Powering Growth with Responsible Lending

3 mins read

Entrepreneurs often require support to grow and scale their businesses. This support often presents itself in the form of credit. Many are wary of credit due to irresponsible lending and the actions of irresponsible lenders. The only way to make people less wary of credit and power their progress is to foster and encourage responsible lending.

Whether they operate roadside kiosks, market stalls, online stores or have built retail chains across cities, every entrepreneur is driven by their desire for growth. While the specifics of growth may vary from business to business, it can usually be powered by one thing: money. Entrepreneurs need money, commonly referred to as capital to grow and scale their businesses. Credit remains one of the most viable means to access this capital while retaining equity in their businesses. However, many entrepreneurs remain wary of credit due to a lack of responsible lending practices in the loan service industry. 

So, what is responsible lending?

Picture this: 

James, a young entrepreneur, requires capital to purchase tools and resources that will enable him meet a growing demand for his services. To access this capital, James seeks a 5-million-naira loan from a retail lender. Economic realities, trends in James’ industry and his business portfolio indicate that he will be unable to repay a loan of this sum in the stipulated time and would fare better with a loan of 2 million naira. The lender, however, does not take these factors into consideration and furnishes James with the sum he initially requested. Predictably, James is unable to repay this loan and the lender resorts to unfounded methods to reclaim it. As a result, James goes into debt and resorts to shun credit, regardless of how much his business could benefit from it. 

Responsible lending entails ensuring that your lending practices are in line with best interests of your customers i.e., ensuring that loans are relatively affordable, that there is no ambiguity in the terms and conditions under which they are taken and that customers who may have trouble with repayment can find support with the lender if necessary. 

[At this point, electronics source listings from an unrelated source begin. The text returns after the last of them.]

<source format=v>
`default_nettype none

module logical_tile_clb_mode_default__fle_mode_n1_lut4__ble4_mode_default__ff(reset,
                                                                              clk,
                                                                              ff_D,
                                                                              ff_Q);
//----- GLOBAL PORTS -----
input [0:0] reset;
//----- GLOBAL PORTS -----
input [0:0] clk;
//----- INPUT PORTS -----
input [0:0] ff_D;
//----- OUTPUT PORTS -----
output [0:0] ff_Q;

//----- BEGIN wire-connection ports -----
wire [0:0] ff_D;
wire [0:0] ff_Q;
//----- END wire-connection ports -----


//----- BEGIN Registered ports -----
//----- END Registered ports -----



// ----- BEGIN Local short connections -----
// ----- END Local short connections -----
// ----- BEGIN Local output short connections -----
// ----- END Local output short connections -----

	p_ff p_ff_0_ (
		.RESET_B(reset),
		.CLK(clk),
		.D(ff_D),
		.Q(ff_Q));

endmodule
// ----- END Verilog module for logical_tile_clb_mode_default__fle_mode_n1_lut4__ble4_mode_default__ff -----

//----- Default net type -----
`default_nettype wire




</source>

Modern economies are powered by credit. The availability and use of credit facilities makes it easier for people and business – and, consequently, the economy – to grow. Because irresponsible lending is so exploitative, it builds poor trust amongst customers and the loan service industry, causing many to shy away from services that are meant to be beneficial to them. It also causes an increase in Non-Performing Loans (NPLs) which can take a toll on economic growth as they reduce lenders’ profitability and their ability to lend. 

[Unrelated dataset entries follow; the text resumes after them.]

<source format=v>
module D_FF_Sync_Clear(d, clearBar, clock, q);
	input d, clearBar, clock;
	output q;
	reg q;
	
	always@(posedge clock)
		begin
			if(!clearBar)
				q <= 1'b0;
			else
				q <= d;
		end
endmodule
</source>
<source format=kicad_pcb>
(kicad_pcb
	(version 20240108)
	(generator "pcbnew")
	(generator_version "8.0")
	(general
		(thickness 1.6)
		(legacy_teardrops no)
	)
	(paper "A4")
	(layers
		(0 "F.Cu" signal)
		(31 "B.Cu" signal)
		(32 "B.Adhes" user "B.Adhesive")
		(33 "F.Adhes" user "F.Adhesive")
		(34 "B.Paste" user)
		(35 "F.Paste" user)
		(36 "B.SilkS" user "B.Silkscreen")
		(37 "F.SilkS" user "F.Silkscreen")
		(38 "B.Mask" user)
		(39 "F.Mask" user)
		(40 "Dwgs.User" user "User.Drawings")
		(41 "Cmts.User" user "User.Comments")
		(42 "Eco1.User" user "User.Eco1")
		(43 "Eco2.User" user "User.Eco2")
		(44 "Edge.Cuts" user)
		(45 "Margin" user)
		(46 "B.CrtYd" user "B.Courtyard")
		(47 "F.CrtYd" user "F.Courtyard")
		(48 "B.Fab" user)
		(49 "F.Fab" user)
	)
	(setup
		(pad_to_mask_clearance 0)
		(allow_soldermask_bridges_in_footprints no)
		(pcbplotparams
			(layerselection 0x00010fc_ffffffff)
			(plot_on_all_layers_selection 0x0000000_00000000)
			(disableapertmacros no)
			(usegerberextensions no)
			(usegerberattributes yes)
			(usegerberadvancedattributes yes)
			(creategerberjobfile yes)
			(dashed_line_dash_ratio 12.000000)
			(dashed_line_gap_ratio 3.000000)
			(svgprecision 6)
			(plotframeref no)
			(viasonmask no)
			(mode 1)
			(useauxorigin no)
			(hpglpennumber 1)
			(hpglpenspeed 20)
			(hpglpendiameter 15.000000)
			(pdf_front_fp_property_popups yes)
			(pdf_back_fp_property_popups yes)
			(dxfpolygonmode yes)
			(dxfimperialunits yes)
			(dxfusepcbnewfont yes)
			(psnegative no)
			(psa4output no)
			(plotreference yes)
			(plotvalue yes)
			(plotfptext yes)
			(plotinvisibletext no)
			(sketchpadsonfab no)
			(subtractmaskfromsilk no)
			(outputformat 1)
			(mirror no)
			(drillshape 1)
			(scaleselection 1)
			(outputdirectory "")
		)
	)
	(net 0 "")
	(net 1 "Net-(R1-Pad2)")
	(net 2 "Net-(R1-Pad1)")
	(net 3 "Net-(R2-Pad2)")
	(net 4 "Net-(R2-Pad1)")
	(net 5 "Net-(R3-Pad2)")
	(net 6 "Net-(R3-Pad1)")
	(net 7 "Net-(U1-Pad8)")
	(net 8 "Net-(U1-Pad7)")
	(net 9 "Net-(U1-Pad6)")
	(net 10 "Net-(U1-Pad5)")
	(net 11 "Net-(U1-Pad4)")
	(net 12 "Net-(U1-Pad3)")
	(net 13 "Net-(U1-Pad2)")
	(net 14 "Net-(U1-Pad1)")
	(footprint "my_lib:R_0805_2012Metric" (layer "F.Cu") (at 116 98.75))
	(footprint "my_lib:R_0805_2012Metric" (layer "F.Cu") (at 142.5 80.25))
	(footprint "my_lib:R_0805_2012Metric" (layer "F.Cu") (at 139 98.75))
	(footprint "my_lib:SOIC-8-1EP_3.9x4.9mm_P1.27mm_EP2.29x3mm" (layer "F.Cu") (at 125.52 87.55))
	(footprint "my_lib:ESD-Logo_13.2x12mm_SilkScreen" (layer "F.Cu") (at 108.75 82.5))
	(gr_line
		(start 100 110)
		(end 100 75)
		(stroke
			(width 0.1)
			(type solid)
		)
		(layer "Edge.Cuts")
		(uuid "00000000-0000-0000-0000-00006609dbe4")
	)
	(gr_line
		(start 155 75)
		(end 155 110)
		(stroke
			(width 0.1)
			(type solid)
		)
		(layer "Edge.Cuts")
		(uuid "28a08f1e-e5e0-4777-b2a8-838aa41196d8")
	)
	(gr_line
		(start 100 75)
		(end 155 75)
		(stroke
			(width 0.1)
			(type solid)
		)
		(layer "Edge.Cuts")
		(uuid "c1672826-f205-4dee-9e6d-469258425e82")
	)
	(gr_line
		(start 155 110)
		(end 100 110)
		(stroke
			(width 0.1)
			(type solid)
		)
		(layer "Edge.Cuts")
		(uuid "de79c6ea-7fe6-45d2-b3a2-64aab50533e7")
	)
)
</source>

In the long run, it is in the best interest of the loan service industry and the economy at large, for lenders to employ responsible lending practices. This can begin by making reasonable inquiries about a customer’s financial capability and need by simply carrying out KYC (Know Your Customer) and even KYCC (Know Your Customer’s Customers) exercises and verifications at the initial stages of any lending conversation. These exercises aim at putting the borrower at the centre of the lending decision by avoiding unsustainable financial agreements that would put these customers in financial hardship. Also, companies can help build credit profiles for their customers, which can be updated, and consulted to determine their credit-worthiness. 

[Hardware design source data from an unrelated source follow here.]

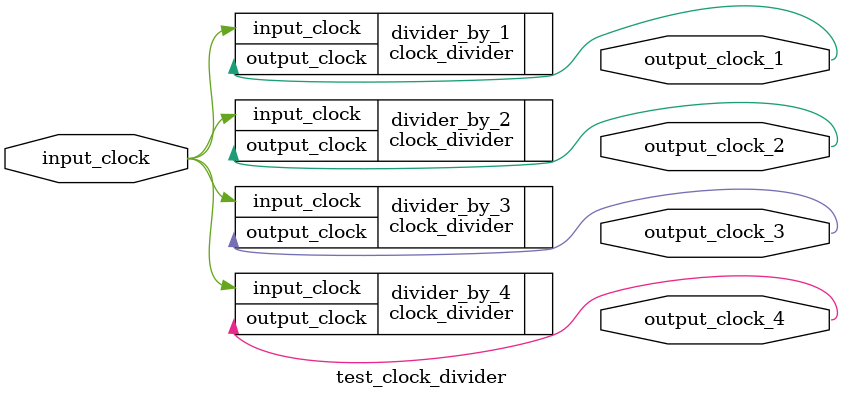
<source format=v>
`timescale 1ns / 1ps


module test_clock_divider
(
    input input_clock,
    output output_clock_1,
    output output_clock_2,
    output output_clock_3,
    output output_clock_4
);

    clock_divider #(.clock_division(1)) divider_by_1  (.input_clock(input_clock), .output_clock(output_clock_1));
    clock_divider #(.clock_division(2)) divider_by_2  (.input_clock(input_clock), .output_clock(output_clock_2));
    clock_divider #(.clock_division(3)) divider_by_3  (.input_clock(input_clock), .output_clock(output_clock_3));
    clock_divider #(.clock_division(4)) divider_by_4  (.input_clock(input_clock), .output_clock(output_clock_4));
endmodule

</source>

Credit profiles also create a means for lenders to aggregate statistics on the borrowing trends of certain demographics, which is valuable data for loan and general financial service organisations. 

For lenders and financial enabling institutions who operate in low-income and low-trust societies, growth is heavily dependent on building goodwill between the industry and the general public. With responsible lending, growth becomes possible, not just for the lenders, but for the entrepreneurs whose growth will, in turn, power the economy.